Thomas R. Vincent, a longtime D.C. resident who worked as a procurement officer for the federal government and most recently for the United Nations, died March 21 in Phnom Penh, Cambodia. He was 62.
His sister, Caroline Fitzgerald, said he died suddenly after contracting a respiratory illness less than three months after he retired from his position as chief procurement officer for a United Nations program based in Cambodia.
The program provides assistance to a special Cambodian tribunal in charge of prosecuting individuals implicated in atrocities against the Cambodian people that were committed during the Khmer Rouge government from 1975 to 1979.
The tribunal is officially known as the Extraordinary Chambers in the Courts of Cambodia for the Prosecution of Crimes Committed during the Period of Democratic Kampuchea.
Lars Olsen, a spokesperson for the U.N., said Vincent was “responsible for overseeing the procurement of all goods and contractual services provided by the United Nations to assist the operations” of the tribunal court.
“Tom loved the people and culture of Cambodia,” Fitzgerald said. “He had recently expressed his wishes to make Cambodia his home and the place he could spend his retirement years.”
Vincent, who was gay and had many friends in D.C.’s gay community, was born in Quincy, Mass., according to Fitzgerald. He received his bachelor’s degree at Boston University and a master’s degree in public administration from Boston’s Suffolk University.
His career in the field of public administration and procurement included a stint between 1998 and 2003 as deputy director and director of the Procurement Management Division at the U.S. Department of Housing and Urban Development in Washington, D.C.
He served from January 2005 to December 2006 as acting director of procurement and procurement manager for Radio Free Europe/Radio Liberty both in Washington and in Prague.
From 2006 to 2008 he served as a consultant for the suburban Maryland-based company Procurement Solutions. In that position he provided consulting services to companies doing business with international agencies, including the U.N’s World Health Organization and UNICEF program, the World Bank, the Gates Foundation and the U.S. National Academies of Science.

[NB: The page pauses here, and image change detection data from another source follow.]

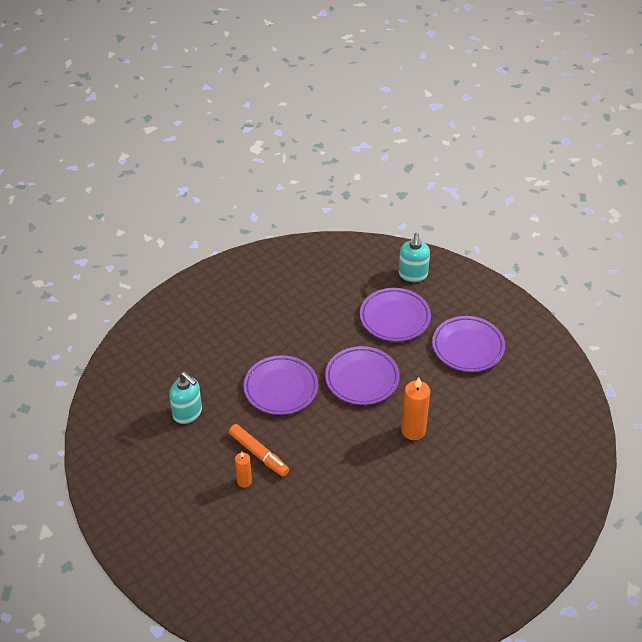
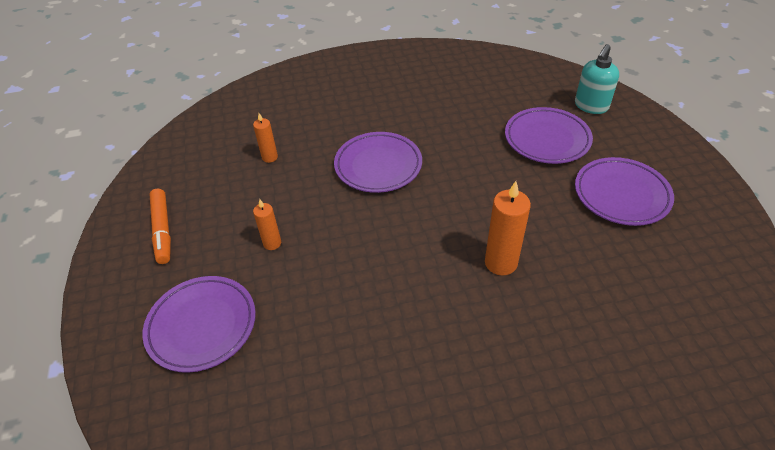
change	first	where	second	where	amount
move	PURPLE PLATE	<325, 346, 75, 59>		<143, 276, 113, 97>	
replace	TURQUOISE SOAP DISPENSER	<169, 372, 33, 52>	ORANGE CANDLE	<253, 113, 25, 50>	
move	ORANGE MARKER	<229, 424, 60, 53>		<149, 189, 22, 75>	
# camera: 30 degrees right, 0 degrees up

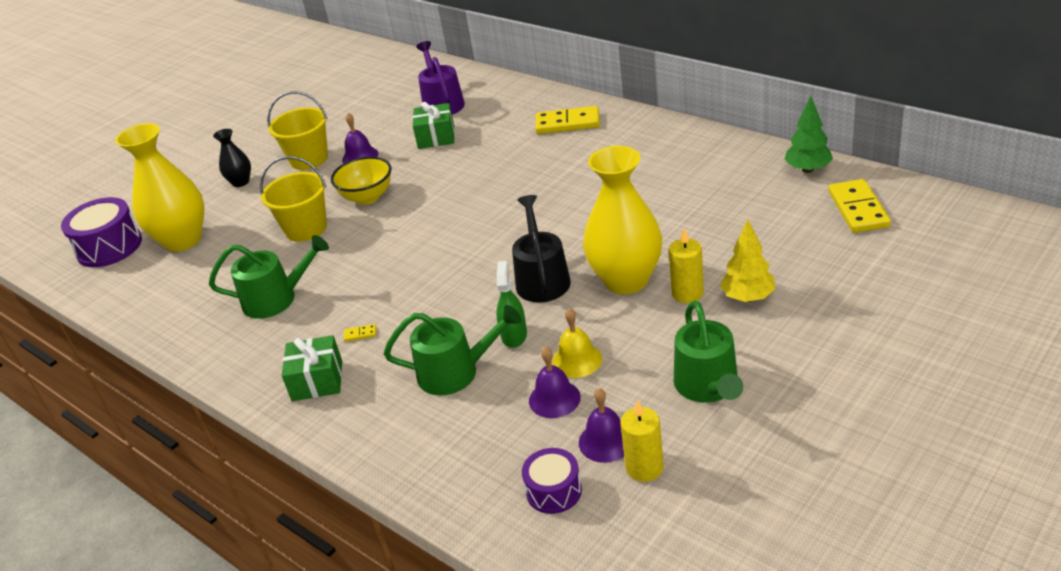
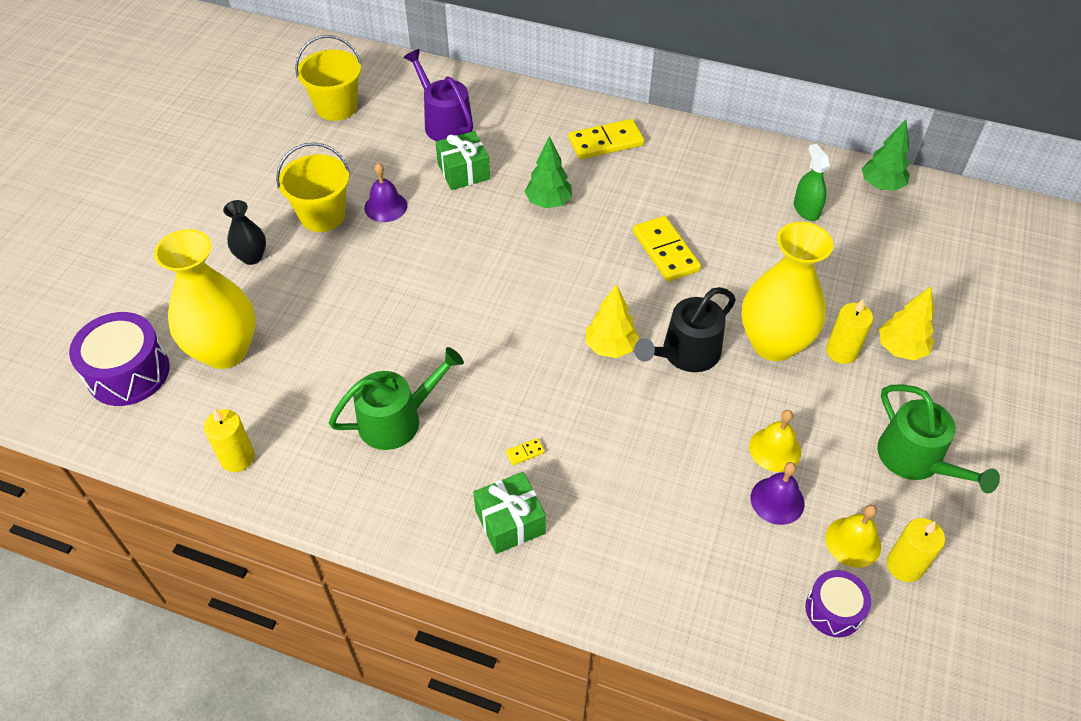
change	first	where	second	where	amount
move	YELLOW BUCKET	<260, 156, 67, 86>		<295, 35, 66, 86>	
delete	YELLOW BOWL	<331, 156, 60, 48>			
move	YELLOW DOMINO	<828, 179, 63, 54>		<633, 216, 68, 66>	
rotate	BLACK WATERING CAN	<512, 195, 59, 107>		<634, 287, 102, 85>	105 degrees counterclockwise
move	GREEN SPRAY BOTTLE	<496, 261, 31, 87>		<794, 144, 36, 77>	
delete	GREEN WATERING CAN	<384, 305, 138, 90>			
recolor	PURPLE BELL	<579, 388, 45, 75>	YELLOW BELL	<825, 505, 56, 63>	
insert			GREEN TREE	<525, 136, 47, 72>	
insert			YELLOW TREE	<586, 284, 53, 74>	
insert			YELLOW CANDLE	<204, 408, 51, 64>	
# camera: 25 degrees left, 15 degrees up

“Thomas was a voracious reader and loved to learn all he could about countries, their people and their cultures,” Fitzgerald said. “He spent many wonderful years traveling all over the world visiting places like the Egyptian pyramids, climbing Machu Picchu, exploring the countryside and castles in Scotland, shopping in London, and the list goes on,” she said.
“He not only traveled the world, but always made sure he brought a little piece of where he had been back to his family,“ said Fitzgerald. “He was always thoughtful and considerate of others.”
Fitzgerald said her brother was a “strong ally to those who struggled with alcohol addiction,” adding, “He was diligent in his commitment to his own rehabilitation and to those friends he met along the way, always being there to lend a helping hand and show his support.”
Survivors include his sisters Caroline, Kathleen, and Beth; his brother David; his niece and many nephews, aunts, uncles and cousins. He was predeceased by his parents, Barbara and Thomas Vincent.
At his request, his ashes will remain in Cambodia, Fitzgerald said. She said a private memorial will be held by his family at a future date.
Condolences may be sent c/o Kathleen Rafanan, 1400 Celebration Ave., Apt. 301, Celebration, FL 34747.